About the Book
Rap and Hip Hop Culture traces the ideological, social, historical, and cultural influences on a musical genre that first came to prominence in the mid-1970s in one of New York's toughest neighborhoods, the South Bronx. Orejuela describes how the arts of DJing, MCing, breakin' [b-boying], and
graffiti developed as a way for this community's struggle to find its own voice. He addresses rap's early successes on the pop charts; its spread to mainstream culture; the growth of gangsta rap and mainstream society's reaction to it; the commercial success of rap music from the '90s through
today; and the diffusion of hip hop throughout the world as a global phenomnenon.

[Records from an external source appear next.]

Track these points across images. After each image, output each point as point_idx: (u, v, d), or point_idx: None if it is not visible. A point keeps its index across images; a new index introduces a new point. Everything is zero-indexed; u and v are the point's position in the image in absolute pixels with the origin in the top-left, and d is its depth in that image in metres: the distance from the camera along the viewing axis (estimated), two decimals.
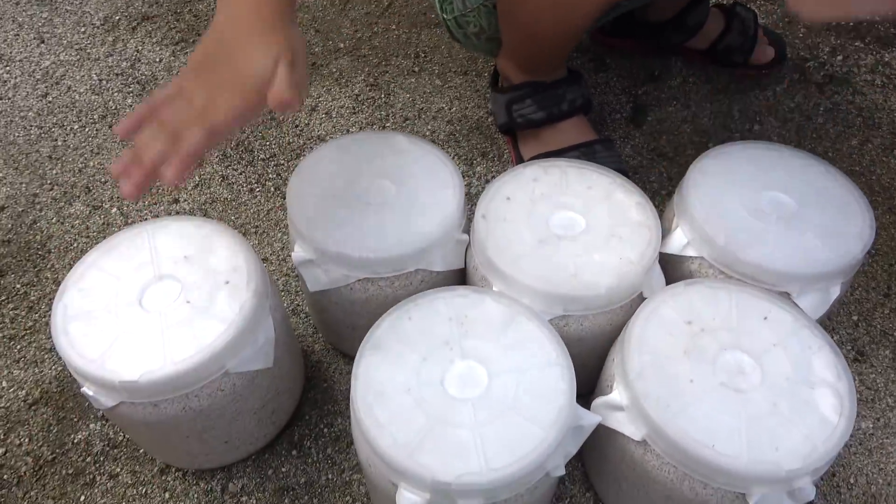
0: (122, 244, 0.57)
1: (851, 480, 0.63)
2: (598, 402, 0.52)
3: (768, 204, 0.59)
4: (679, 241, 0.59)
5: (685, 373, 0.49)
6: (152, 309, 0.53)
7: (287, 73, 0.46)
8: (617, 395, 0.51)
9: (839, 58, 1.02)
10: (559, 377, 0.49)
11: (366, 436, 0.47)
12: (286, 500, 0.62)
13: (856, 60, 1.02)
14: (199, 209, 0.84)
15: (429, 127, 0.94)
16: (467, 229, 0.62)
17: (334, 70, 1.02)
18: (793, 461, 0.45)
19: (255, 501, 0.62)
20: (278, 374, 0.59)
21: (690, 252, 0.59)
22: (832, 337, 0.73)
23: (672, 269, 0.60)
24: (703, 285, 0.54)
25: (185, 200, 0.85)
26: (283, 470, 0.64)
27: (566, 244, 0.57)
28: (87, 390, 0.52)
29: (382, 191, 0.61)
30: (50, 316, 0.60)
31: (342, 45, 1.06)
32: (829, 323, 0.74)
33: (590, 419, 0.50)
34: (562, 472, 0.48)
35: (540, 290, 0.54)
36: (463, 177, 0.64)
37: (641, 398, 0.48)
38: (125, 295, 0.54)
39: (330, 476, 0.64)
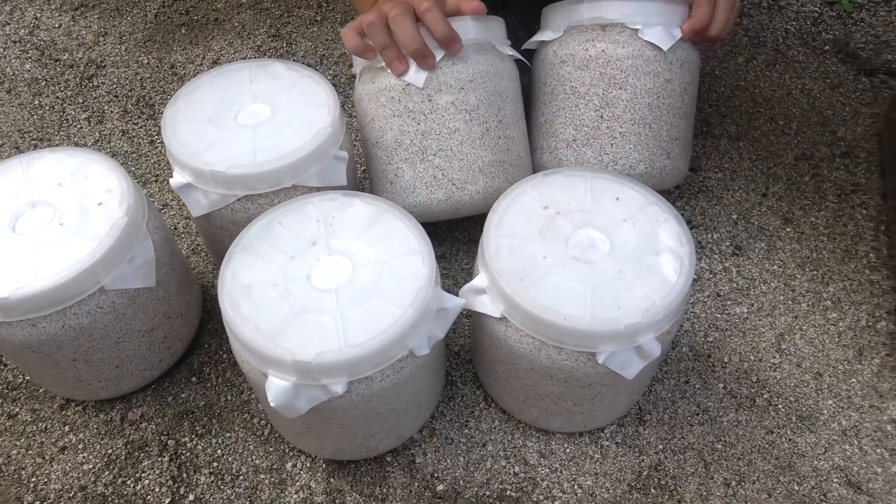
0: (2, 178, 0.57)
1: (725, 359, 0.67)
2: (464, 288, 0.54)
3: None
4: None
5: (539, 250, 0.52)
6: (24, 232, 0.54)
7: None
8: (479, 279, 0.53)
9: None
10: (420, 263, 0.51)
11: (232, 329, 0.49)
12: (186, 423, 0.64)
13: None
14: None
15: (331, 72, 0.95)
16: (346, 147, 0.64)
17: (237, 24, 1.02)
18: (631, 316, 0.48)
19: (154, 426, 0.64)
20: (164, 296, 0.60)
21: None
22: (712, 235, 0.76)
23: None
24: (560, 174, 0.57)
25: None
26: (183, 396, 0.65)
27: None
28: None
29: (257, 113, 0.62)
30: None
31: (244, 0, 1.06)
32: (710, 223, 0.77)
33: (453, 302, 0.52)
34: (425, 351, 0.50)
35: None
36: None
37: (497, 276, 0.51)
38: (4, 224, 0.54)
39: (229, 398, 0.65)
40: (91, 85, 0.94)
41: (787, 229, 0.77)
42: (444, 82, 0.64)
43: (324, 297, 0.50)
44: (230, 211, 0.61)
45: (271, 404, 0.48)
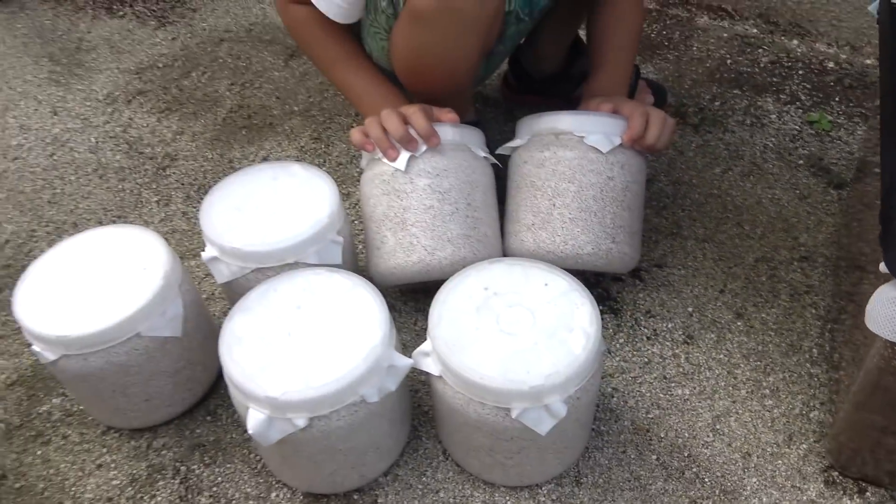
0: (73, 248, 0.75)
1: (662, 434, 0.75)
2: (415, 351, 0.66)
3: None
4: None
5: (473, 323, 0.64)
6: (87, 286, 0.71)
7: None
8: (426, 344, 0.65)
9: (717, 103, 1.19)
10: (377, 327, 0.64)
11: (226, 370, 0.62)
12: (197, 454, 0.77)
13: (731, 105, 1.18)
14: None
15: (358, 169, 1.13)
16: (344, 233, 0.79)
17: (287, 128, 1.23)
18: (536, 379, 0.58)
19: (172, 454, 0.77)
20: (188, 345, 0.75)
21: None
22: (667, 324, 0.86)
23: None
24: (503, 262, 0.69)
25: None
26: (198, 431, 0.79)
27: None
28: (35, 347, 0.69)
29: (272, 203, 0.79)
30: None
31: (296, 108, 1.27)
32: (668, 313, 0.87)
33: (402, 361, 0.64)
34: (374, 398, 0.62)
35: None
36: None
37: (436, 342, 0.63)
38: (72, 278, 0.71)
39: (234, 435, 0.78)
40: (164, 174, 1.15)
41: (738, 323, 0.85)
42: (423, 169, 0.79)
43: (297, 348, 0.63)
44: (245, 280, 0.76)
45: (249, 431, 0.61)
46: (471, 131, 0.83)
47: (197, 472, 0.75)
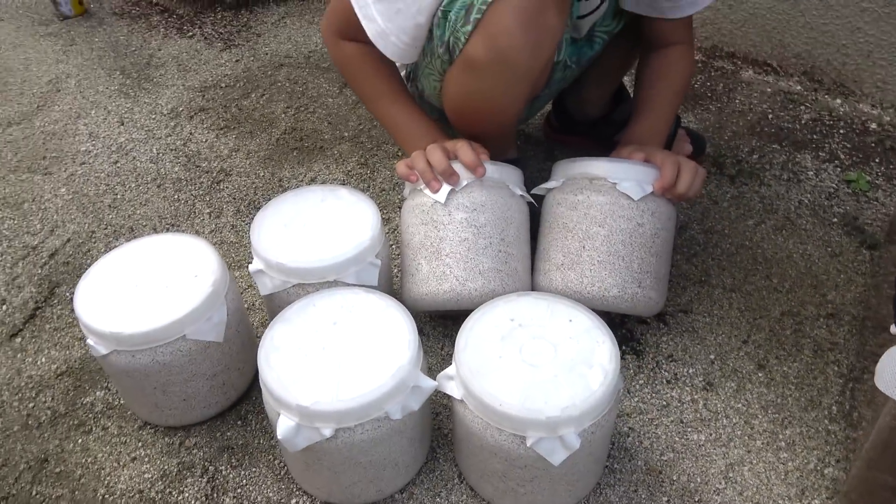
0: (132, 252, 0.81)
1: (675, 478, 0.76)
2: (440, 374, 0.70)
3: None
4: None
5: (497, 351, 0.67)
6: (143, 288, 0.76)
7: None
8: (451, 368, 0.69)
9: (755, 156, 1.21)
10: (406, 348, 0.67)
11: (262, 376, 0.66)
12: (225, 455, 0.81)
13: (770, 159, 1.20)
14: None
15: (399, 196, 1.17)
16: (382, 256, 0.84)
17: (336, 152, 1.28)
18: (553, 410, 0.61)
19: (202, 454, 0.81)
20: (228, 351, 0.80)
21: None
22: (688, 370, 0.87)
23: None
24: (530, 296, 0.72)
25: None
26: (229, 434, 0.83)
27: None
28: (90, 341, 0.74)
29: (319, 224, 0.83)
30: None
31: (346, 134, 1.33)
32: (689, 359, 0.88)
33: (427, 382, 0.68)
34: (398, 416, 0.66)
35: None
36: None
37: (461, 367, 0.66)
38: (128, 279, 0.77)
39: (261, 441, 0.82)
40: (218, 188, 1.22)
41: (759, 374, 0.86)
42: (462, 203, 0.83)
43: (330, 361, 0.67)
44: (286, 294, 0.81)
45: (278, 437, 0.65)
46: (509, 170, 0.87)
47: (224, 472, 0.79)
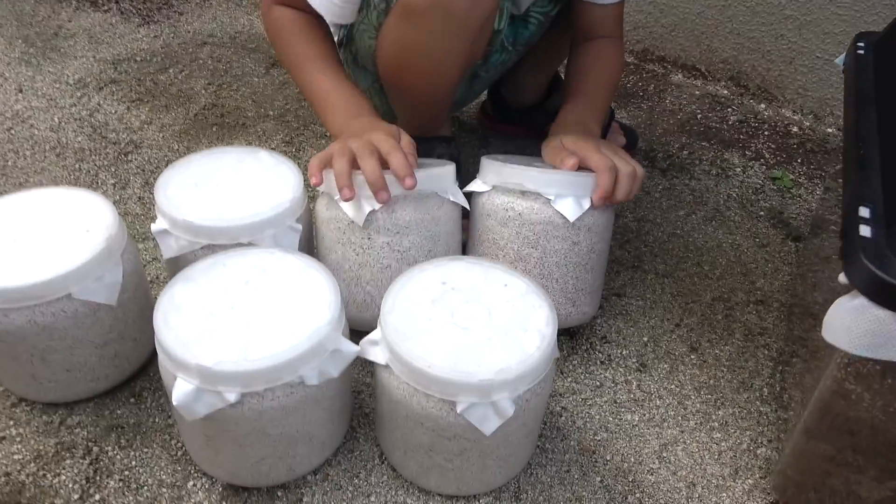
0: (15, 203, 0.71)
1: (608, 458, 0.73)
2: (364, 339, 0.63)
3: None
4: None
5: (427, 314, 0.62)
6: (26, 240, 0.66)
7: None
8: (375, 332, 0.63)
9: (685, 152, 1.21)
10: (325, 308, 0.61)
11: (157, 335, 0.58)
12: (113, 435, 0.72)
13: (699, 155, 1.21)
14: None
15: None
16: (304, 222, 0.77)
17: (259, 130, 1.21)
18: (486, 373, 0.56)
19: (86, 433, 0.71)
20: (122, 317, 0.71)
21: None
22: (622, 351, 0.84)
23: None
24: (463, 261, 0.68)
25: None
26: (119, 412, 0.74)
27: None
28: None
29: (233, 182, 0.76)
30: None
31: (271, 113, 1.26)
32: (623, 341, 0.86)
33: (349, 347, 0.61)
34: (314, 381, 0.59)
35: None
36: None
37: (386, 330, 0.60)
38: (8, 232, 0.67)
39: (157, 420, 0.73)
40: (125, 160, 1.12)
41: (692, 356, 0.85)
42: (382, 225, 0.73)
43: (238, 321, 0.60)
44: (193, 257, 0.73)
45: (174, 403, 0.57)
46: (441, 175, 0.76)
47: (110, 454, 0.70)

Throughout, this enlightening text highlights key performers, producers, and voices in the rap and hip hop movements, using their stories to illuminate the underlying issues of racism, poverty, prejudice, and artistic
freedom that are part of rap and hip hop's ongoing legacy.
About the Author:
Fernando Orejuela, Ph.D. is a Senior Lecturer in the Department of Folklore and Ethnomusicology at Indiana University. Dr. Orejuela specializes in youth culture and popular entertainments in the United States, focusing on hip hop, social justice issues and cultural or subcultural traditions. He
teaches courses on hip hop culture, Latino hip hop, subcultures and youth music scenes, critical race/ethnic theory and music, musical subcultures and social movements, children's folklore and service learning, as well as sports and gaming cultures. He served as a consulting scholar for the National
Museum of African American Music in Nashville, Tennessee, and is a member of the advisory team for Carnegie Hall's Digital Timeline: A History of African American Music. He is the co-editor of Black Lives Matter and Music (Indiana University Press, 2018) and his chapter Play, Game, and Sport in
American Folklore and Folklife appears in The Oxford Handbook of American Folklore and Folklore Studies (Oxford University Press, 2019).